There is a wonderful sort of rhythmic accelerando amongst these variations.  The theme gives a basic compound-triple approach with homophonic chords.   Variation 1 now has an event on every division of the beat, and events are happening (roughly) two to three times as often.  Variation 2 is simply not in the correct meter.  6/16 implies two beats to the measure, and there are clearly three.  3/8 would make sense, if it weren’t for the marked metric modulation (eighth=dotted eighth) and/or the alternating 16th-32nd-note pattern that makes up the highest rhythmic level (highest in the Schenkerian sense of “most-complex”).  What appear as accompanying 16ths or eighths should be dotted notes… or the alternating 16th-32nd patterns should be under sextuplets… or the patterns should be dotted-32nd-64th!  What a mess!  I can only assume that in later editions to which I don’t have access, some wise editor has made a decision that clears this up.  On my reference recording, Ashkenazy plays the first and second options, at least to my ear.  The editors of my edition, Hans von Bulow and Sigmund Lebert chose to only comment on the situation rather than rectify it.

In variation 3 is another meter signature that would make my students cringe–12/32, again, not reflective of the triple-meter feel of the music.  What a mess, but the musical intent is clear enough.  The final four measures of this variation are wonderful.

In my own work, I need to accomplish what Beethoven does in the fourth and fifth variations–that is, build larger sections of single textures.  I feel like I accomplished this in several recent pieces, notably in South Africa.  It is, again, the old adage I’ve often told myself of letting the music breathe.  I have great admiration for my friend David Morneau and his cultivation of the miniature, especially in his project 60×365, but I feel that I need to cultivate a different approach.  Yes, brevity is the soul of wit, but our world is deprived of the long view, the long term and patience to understand them.  Film may be our best hope–I know so few people who really listen to music, but nearly all Americans shell out for multi-hour long movies.  All the same, music that is longer than three minutes and that doesn’t make its meaning purely through language is, I am discovering now more than ever, my big project for the time being.  As a composer, I need to be able to write a single movement that lasts 20 minutes while still saying something.  I don’t know where the commission, or even the performers will come from for this, because for the time being I’m not in the class of composers who get that type of work.  When I entered graduate school in 2004, I was writing movements of one-to-two minutes’ length on a regular basis, and a five-minute one-movement instrumental piece was a stretch.  I discovered the tactic of creating larger pieces by writing transitions–my Martian Dances is a fantastic example of this, and my Homo sapiens trombonensis has a fantastia-like form that is exciting, but lacks rigor and cohesiveness.  Nothing ever comes back.  I learned how to let a piece breathe and expand to its true length rather than simply become a rush of ideas.  Beethoven’s sonatas–indeed, the sonata principle–require that I build on this even more.  I need, simply, the right commission now, because a twenty-minute unaccompanied trombone piece just doesn’t seem like a good idea.  A string quartet, or a piano sonata.  My latest completed piece, my Piano Trio that I just shipped off to its commissioner, runs almost ten minutes in a single movement.  I’m getting there… I’m getting there.
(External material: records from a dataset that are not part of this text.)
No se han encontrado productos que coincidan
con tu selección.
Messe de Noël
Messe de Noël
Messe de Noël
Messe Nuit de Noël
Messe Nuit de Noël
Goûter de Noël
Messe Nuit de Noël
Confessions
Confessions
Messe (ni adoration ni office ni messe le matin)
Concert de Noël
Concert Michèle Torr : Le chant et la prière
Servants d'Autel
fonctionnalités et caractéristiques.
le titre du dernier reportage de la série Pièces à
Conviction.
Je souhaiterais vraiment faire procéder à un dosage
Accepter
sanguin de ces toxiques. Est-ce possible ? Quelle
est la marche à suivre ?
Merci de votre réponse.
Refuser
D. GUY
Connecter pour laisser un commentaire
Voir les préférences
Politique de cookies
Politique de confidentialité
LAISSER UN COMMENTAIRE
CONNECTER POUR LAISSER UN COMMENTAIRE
I began my journey through Beethoven’s 32 piano sonatas in November 2006 as a way to start a project that looked beyong the end of my graduate work, and I feel that I have done myself a great service–so much so that July 2009 marks the beginning of a new project on the Mahler symphonies.  I kicked around some different possibilities–Bach, Chopin, a single large work like the St. Matthew Passion or a Mozart opera, but it seems that Mahler is calling to me the most, so it will be half of a Mahler symphony each month until the end of 2010 (yes, I may decide to include other Mahler such as the 10th symphony or Das Lied von der Erde, but I’ll think about that later).   Please feel free to join me on that trip.